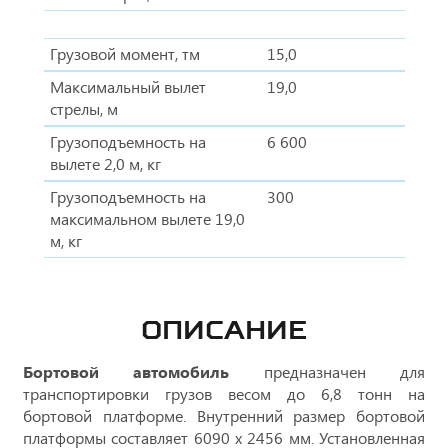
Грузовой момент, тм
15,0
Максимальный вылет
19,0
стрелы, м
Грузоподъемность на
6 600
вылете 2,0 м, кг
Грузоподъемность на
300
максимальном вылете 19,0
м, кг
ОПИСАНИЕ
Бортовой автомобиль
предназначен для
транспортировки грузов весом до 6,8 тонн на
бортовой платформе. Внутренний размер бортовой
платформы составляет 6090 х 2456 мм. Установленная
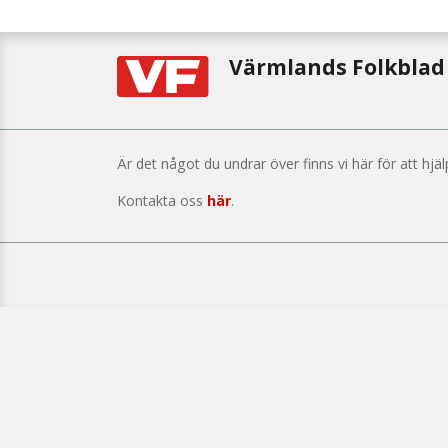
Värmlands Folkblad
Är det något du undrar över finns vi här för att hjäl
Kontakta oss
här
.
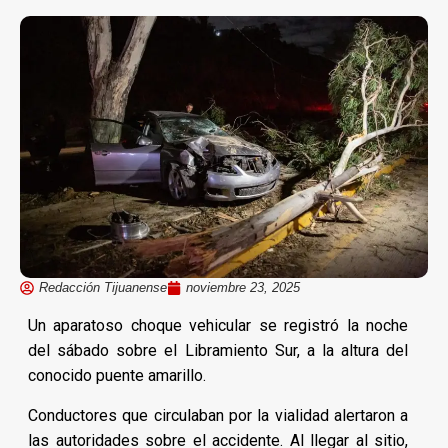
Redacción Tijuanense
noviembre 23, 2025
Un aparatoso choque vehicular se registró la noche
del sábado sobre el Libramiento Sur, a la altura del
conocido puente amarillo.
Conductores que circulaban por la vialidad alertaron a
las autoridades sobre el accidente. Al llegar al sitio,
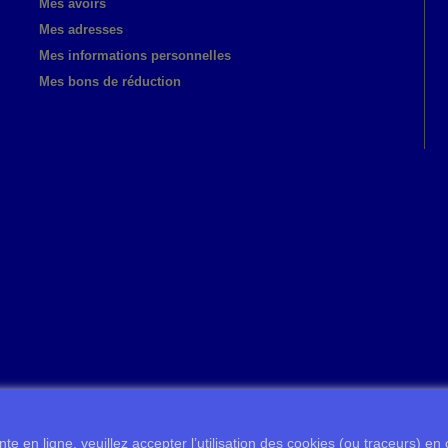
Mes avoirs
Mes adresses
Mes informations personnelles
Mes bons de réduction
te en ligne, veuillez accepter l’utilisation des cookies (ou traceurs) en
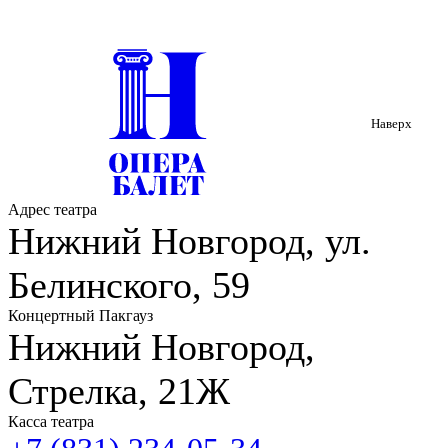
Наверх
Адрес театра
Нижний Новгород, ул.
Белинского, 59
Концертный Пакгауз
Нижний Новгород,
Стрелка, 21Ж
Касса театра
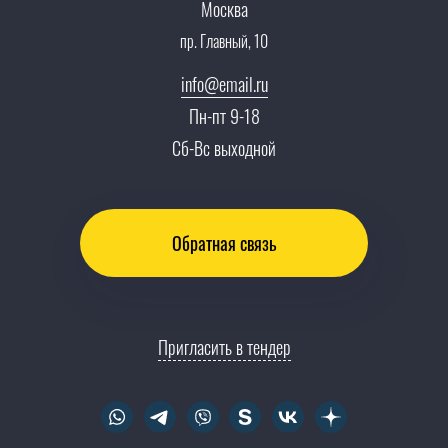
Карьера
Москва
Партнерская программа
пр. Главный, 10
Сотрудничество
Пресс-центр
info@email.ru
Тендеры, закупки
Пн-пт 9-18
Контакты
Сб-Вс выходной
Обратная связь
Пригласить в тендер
==
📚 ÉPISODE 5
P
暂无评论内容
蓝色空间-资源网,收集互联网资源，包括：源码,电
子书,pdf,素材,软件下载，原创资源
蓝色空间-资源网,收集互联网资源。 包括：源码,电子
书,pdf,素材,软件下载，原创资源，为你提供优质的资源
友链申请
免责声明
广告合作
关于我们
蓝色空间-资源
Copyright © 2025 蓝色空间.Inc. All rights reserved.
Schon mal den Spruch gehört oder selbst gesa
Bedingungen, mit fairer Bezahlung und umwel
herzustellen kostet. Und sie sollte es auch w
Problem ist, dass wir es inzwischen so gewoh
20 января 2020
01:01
--
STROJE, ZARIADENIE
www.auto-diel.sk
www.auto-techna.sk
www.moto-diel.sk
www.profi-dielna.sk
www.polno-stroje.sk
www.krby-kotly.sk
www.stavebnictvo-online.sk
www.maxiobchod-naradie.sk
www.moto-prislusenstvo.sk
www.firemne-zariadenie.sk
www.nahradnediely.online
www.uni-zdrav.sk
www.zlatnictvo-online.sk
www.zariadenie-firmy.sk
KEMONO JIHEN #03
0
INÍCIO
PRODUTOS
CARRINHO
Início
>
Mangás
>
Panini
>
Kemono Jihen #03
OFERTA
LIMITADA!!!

• _Exercise description_
Write down exactly what the lines above say, from the line holding "Нижний Новгород, ул." through the line holding "Пригласить в тендер", and nothing more. Do not copy the pictures.

• _Task response_
Нижний Новгород, ул.
Белинского, 59
Концертный Пакгауз
Нижний Новгород,
Стрелка, 21Ж
Касса театра
Карьера
Москва
Партнерская программа
пр. Главный, 10
Сотрудничество
Пресс-центр
info@email.ru
Тендеры, закупки
Пн-пт 9-18
Контакты
Сб-Вс выходной
Обратная связь
Пригласить в тендер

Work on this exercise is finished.